• Soal 1: Tulis kembali tulisan tentang kaum Muslimin mulai dari "Oleh: Aisyah" sampai dengan "kalangan umat.", dan ganti "Indonesia" dengan "Nusantara".
• Soal 2: Jelaskan dalam satu sampai tiga kalimat alasan tulisan tentang kaum Muslimin menyebut identitas Muslim di Indonesia hanyalah formalitas belaka.
• Soal 3: Lanjutkan tulisan tentang kaum Muslimin mulai dari kalimat sesudah kalimat terakhirnya.

Oleh: Aisyah
Salsabila, Siswi kelas XII IPA 2 SMA IT Kyai Sekar Al-Amri
Indonesia menyumbang
13,1 persen dari jumlah total populasi Muslim sedunia. Dengan kata lain,
Indonesia merupakan negeri Muslim terbesar sejagat raya. Namun ternyata,
identitas Muslim ini hanyalah formalitas belaka. Buktinya, semakin hari minuman
keras semakin merebak, angka perzinaan semakin meningkat, jumlah koruptor
semakin bertambah dan lain sebagainya. Belum lagi, hari ini MEA dicanangkan,
BPJS semakin ditekankan lalu diikuti oleh gempuran propaganda kesetaraan gender
dan LGBT yang masif. Dengan motif beragam antara lain ekonomi dan gengsi,
muncullah budaya sekuler seperti materialistis, hedonis, dan permisif di
kalangan umat.
Itulah kabar kaum
Muslimin di Indonesia. Lalu, bagaimana kabar kaum Muslimin di belahan bumi
lain? Hari ini, sekitar 1,09 juta kaum Muslimin di Suriah terkepung dalam
kondisi memprihatinkan. Banyak korban perang berjatuhan di bumi Palestina. Dan
masih banyak lagi kabar yang mengiris hati. Kenyataannya, predikat 'The
Sickman’ yang disandang kaum Muslimin sejak kehancuran Daulah Utsmaniyah belum
bisa disingkirkan dari citra kaum Muslimin.

• Data Tersimpan:
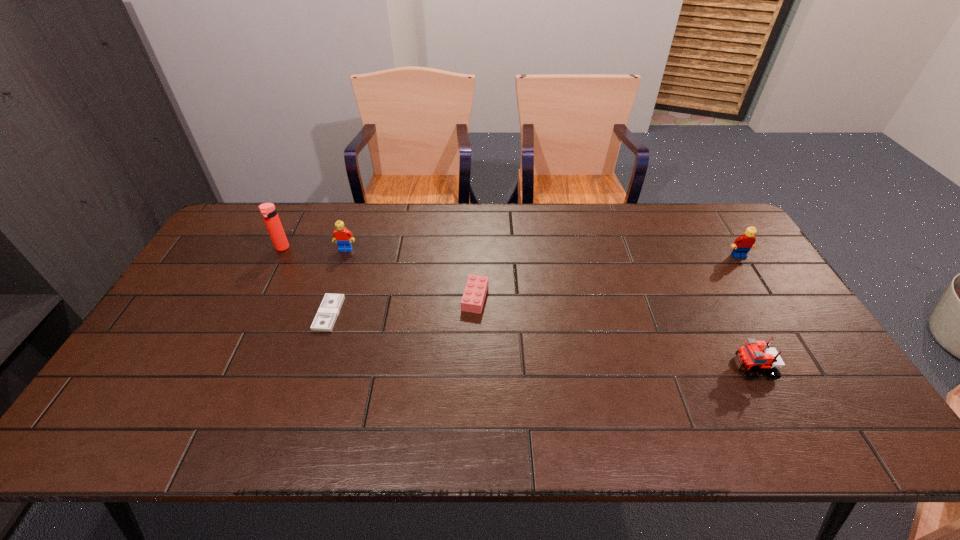
Locate an element on the screen. free point between the third nearest Lego and the fourth object from left to right is located at coordinates (607, 277).

What are the coordinates of `free space between the leftmost Lego and the tallest object` in the screenshot? It's located at (314, 248).

Identify the location of free space between the second farthest Lego and the leftmost object. The height and width of the screenshot is (540, 960). 511,252.

In order to click on free area in between the farthest Lego and the dollar in this screenshot , I will do `click(338, 281)`.

At what (x,y) coordinates should I click in order to perform the action: click on unoccupied area between the farthest Lego and the third object from right to left. Please return your answer as a coordinate pair (x, y). This screenshot has height=540, width=960. Looking at the image, I should click on (411, 273).

Find the location of a particular element. Image resolution: width=960 pixels, height=540 pixels. free spot between the leftmost object and the third Lego from left to right is located at coordinates (517, 308).

Identify which object is the fourth nearest to the dollar. Please provide its 2D coordinates. Your answer should be formatted as a tuple, i.e. [(x, y)], where the tuple contains the x and y coordinates of a point satisfying the conditions above.

[(755, 355)]

In order to click on object that ranks as the third closest to the rightmost Lego in this screenshot , I will do (x=343, y=237).

Identify which Lego is the nearest to the third nearest Lego. Please provide its 2D coordinates. Your answer should be formatted as a tuple, i.e. [(x, y)], where the tuple contains the x and y coordinates of a point satisfying the conditions above.

[(755, 355)]

Select which Lego is the fourth closest to the tallest object. Please provide its 2D coordinates. Your answer should be formatted as a tuple, i.e. [(x, y)], where the tuple contains the x and y coordinates of a point satisfying the conditions above.

[(742, 245)]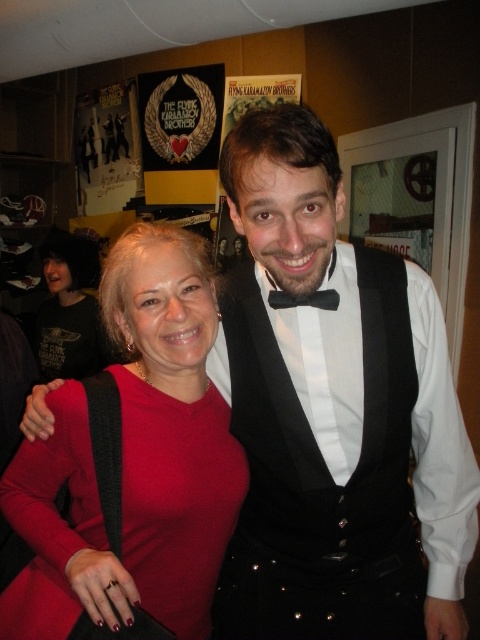
Can you confirm if matte red sweater at center is taller than black satin bow tie at center?

Correct, matte red sweater at center is much taller as black satin bow tie at center.

Can you confirm if matte red sweater at center is positioned to the left of black satin bow tie at center?

Indeed, matte red sweater at center is positioned on the left side of black satin bow tie at center.

Which is behind, point (148, 518) or point (331, 301)?

Positioned behind is point (148, 518).

The height and width of the screenshot is (640, 480). Identify the location of matte red sweater at center. (133, 460).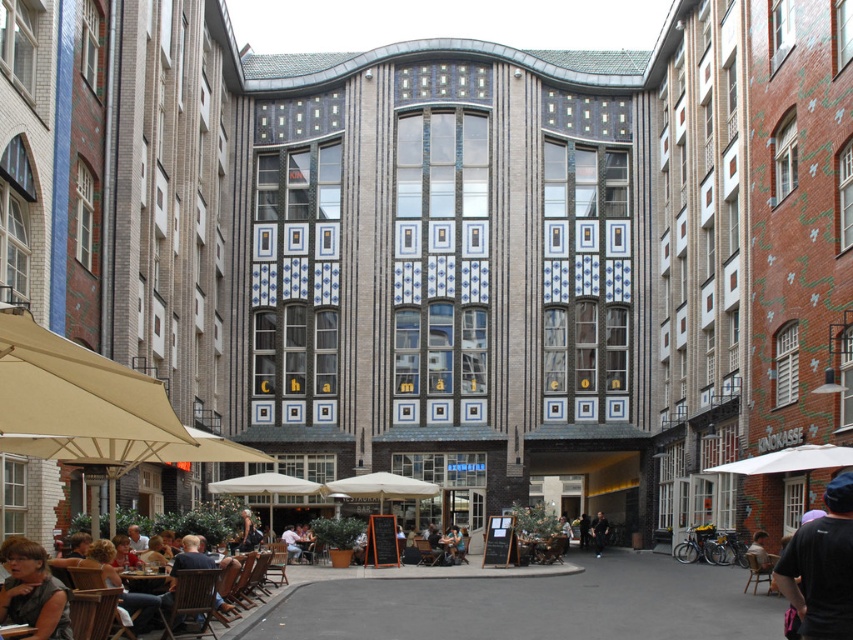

• Hasil Tugas 1:
Oleh: Aisyah
Salsabila, Siswi kelas XII IPA 2 SMA IT Kyai Sekar Al-Amri
Nusantara menyumbang
13,1 persen dari jumlah total populasi Muslim sedunia. Dengan kata lain,
Nusantara merupakan negeri Muslim terbesar sejagat raya. Namun ternyata,
identitas Muslim ini hanyalah formalitas belaka. Buktinya, semakin hari minuman
keras semakin merebak, angka perzinaan semakin meningkat, jumlah koruptor
semakin bertambah dan lain sebagainya. Belum lagi, hari ini MEA dicanangkan,
BPJS semakin ditekankan lalu diikuti oleh gempuran propaganda kesetaraan gender
dan LGBT yang masif. Dengan motif beragam antara lain ekonomi dan gengsi,
muncullah budaya sekuler seperti materialistis, hedonis, dan permisif di
kalangan umat.

• Hasil Tugas 2: Identitas Muslim itu disebut formalitas belaka karena minuman keras semakin merebak, angka perzinaan semakin meningkat, dan jumlah koruptor semakin bertambah.

• Hasil Tugas 3:
Kondisi ini tentu
bertentangan dengan prediksi NIC, bahwa pada tahun 2020 akan muncul tiga
kekuatan ekonomi global yaitu Cina, india, dan Islam. Mau diakui atau tidak,
kekuatan ekonomi Islam ini pastilah berbentuk sebuah institusi negara yakni
khilafah. Lantas, dengan wajah dunia Islam yang tercoreng moreng seperti saat
ini, mungkinkah kaum Muslimin bisa jaya seperti dulu lagi?
Jawabannya tentu
”iya". Kaum Muslimin akan bangkit dan berjaya sebagaimana janji Allah
dalam QS an-Nur: 55 dan bisyarah
Rasulullah dalam banyak hadits shahih. Bagaimana mungkin? Pertanyaan yang
pantas bukanlah 'Bagaimana mungkin?' karena hal ini merupakan keniscayaan. Yang
pantas kita tanyakan adalah 'Bagaimana caranya?'
Rasulullah SAW telah
mencontohkan bagaimana cara kaum Muslimin menjadi umat terbaik, meraih kejayaan
dan kemulian melalui lembaran sirohnya.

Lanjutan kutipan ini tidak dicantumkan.